Six months ago, at the October 2012 General Conference, President Monson announced the missionary age change. Here is his report on how things are going, delivered earlier this month:
The response of our young people has been remarkable and inspiring. As of April 4 — two days ago — we have 65,634 full-time missionaries serving, with over 20,000 more who have received their calls but who have not yet entered a missionary training center and over 6,000 more in the interview process with their bishops and stake presidents. It has been necessary for us to create 58 new missions to accommodate the increased numbers of missionaries.
This is a big change, one that changes the teen life profile of thousands of young Latter-day Saints and that directly affects thousands of LDS families. The iconic image I associate with the policy change was a young man attending Conference to whom the live Conference feed cut just seconds after President Monson made the announcement. A bit dazed, he was obviously doing some quick real-time recalibration: I will be 18 in … four months?
Apart from President Monson’s explanation provided at the time of the announcement in October 2012, not much official commentary on the policy change has been provided. Here is that original explanation, which actually says quite a lot.
For some time the First Presidency and the Quorum of the Twelve Apostles have allowed young men from certain countries to serve at the age of 18 when they are worthy, able, have graduated from high school, and have expressed a sincere desire to serve. This has been a country-specific policy and has allowed thousands of young men to serve honorable missions and also fulfill required military obligations and educational opportunities.
Our experience with these 18-year-old missionaries has been positive. Their mission presidents report that they are obedient, faithful, mature, and serve just as competently as do the older missionaries who serve in the same missions. Their faithfulness, obedience, and maturity have caused us to desire the same option of earlier missionary service for all young men, regardless of the country from which they come.
I am pleased to announce that effective immediately all worthy and able young men who have graduated from high school or its equivalent, regardless of where they live, will have the option of being recommended for missionary service beginning at the age of 18, instead of age 19. I am not suggesting that all young men will—or should—serve at this earlier age. Rather, based on individual circumstances as well as upon a determination by priesthood leaders, this option is now available.
As we have prayerfully pondered the age at which young men may begin their missionary service, we have also given consideration to the age at which a young woman might serve. Today I am pleased to announce that able, worthy young women who have the desire to serve may be recommended for missionary service beginning at age 19, instead of age 21.

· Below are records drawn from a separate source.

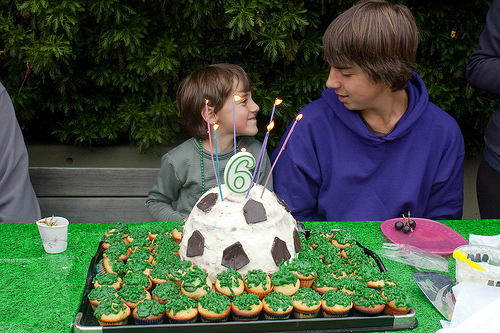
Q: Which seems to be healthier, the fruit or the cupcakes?
A: The fruit is healthier than the cupcakes.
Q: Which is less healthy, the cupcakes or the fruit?
A: The cupcakes is less healthy than the fruit.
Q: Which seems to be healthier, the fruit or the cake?
A: The fruit is healthier than the cake.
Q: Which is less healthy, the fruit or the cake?
A: The cake is less healthy than the fruit.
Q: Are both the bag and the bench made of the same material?
A: No, the bag is made of plastic and the bench is made of wood.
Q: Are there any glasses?
A: No, there are no glasses.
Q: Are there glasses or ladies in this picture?
A: No, there are no glasses or ladies.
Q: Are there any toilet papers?
A: No, there are no toilet papers.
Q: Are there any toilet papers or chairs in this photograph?
A: No, there are no toilet papers or chairs.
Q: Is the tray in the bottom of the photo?
A: Yes, the tray is in the bottom of the image.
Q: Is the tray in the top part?
A: No, the tray is in the bottom of the image.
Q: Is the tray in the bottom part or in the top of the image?
A: The tray is in the bottom of the image.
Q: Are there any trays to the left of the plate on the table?
A: Yes, there is a tray to the left of the plate.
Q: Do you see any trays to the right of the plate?
A: No, the tray is to the left of the plate.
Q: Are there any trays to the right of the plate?
A: No, the tray is to the left of the plate.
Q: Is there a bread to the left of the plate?
A: No, there is a tray to the left of the plate.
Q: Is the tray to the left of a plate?
A: Yes, the tray is to the left of a plate.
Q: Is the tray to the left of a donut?
A: No, the tray is to the left of a plate.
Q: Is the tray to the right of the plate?
A: No, the tray is to the left of the plate.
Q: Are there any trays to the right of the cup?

We affirm that missionary work is a priesthood duty—and we encourage all young men who are worthy and who are physically able and mentally capable to respond to the call to serve. Many young women also serve, but they are not under the same mandate to serve as are the young men. We assure the young sisters of the Church, however, that they make a valuable contribution as missionaries, and we welcome their service.
Often a significant policy change works out rather differently than expected. I suspect that will be the case here, although we don’t really know what the expectations of LDS leaders were and I don’t think we will see the full impact of the change for several years. But here are a few changes I see already.
1. 18 is the new 19. When announced, it was clearly stated that service for young men at 18 is an option, not an expectation. It was also suggested that bishops and stake presidents should consider “individual circumstances” before recommending a young man for missionary service at 18. I think this cautionary counsel lasted about 24 hours. I don’t think local leaders are saying no to any qualified young man who wants to serve at 18. Yes, 18 is the new 19.
2. 19 is not the new 21. It’s a different story for sisters. The age change doesn’t simply move the date forward a year or two, it opens up missionary service to thousands of young LDS women who are eager to serve as missionaries at age 19 but who often have other life plans in place at age 21. The immediate response by thousands of young LDS women to serve is really quite inspiring. Again, President Monson’s note of caution (“We affirm that missionary work is a priesthood duty …. Many young women also serve, but they are not under the same mandate to serve as are the young men.“) doesn’t seem to have any particular relevance at this point. Young LDS women are simply taking this opportunity and running with it.
3. And the long-term impact is …? More young LDS men will serve missions, if only because we don’t lose them to various distractions or doubts before they turn 19. But *many* more young LDS women will serve missions, which will upgrade the talent pool in LDS wards in coming years. The Church will have to provide additional avenues of service for these faithful returned sister missionaries. We can call them all as ward missionaries, or maybe turn the clerk duties over to women (the monthly reports would finally get done on time), or go all in and just give them the priesthood. The Church generally finds a way to use talented people, so change of some sort will happen.
So how is the new policy playing out in your ward and in your family?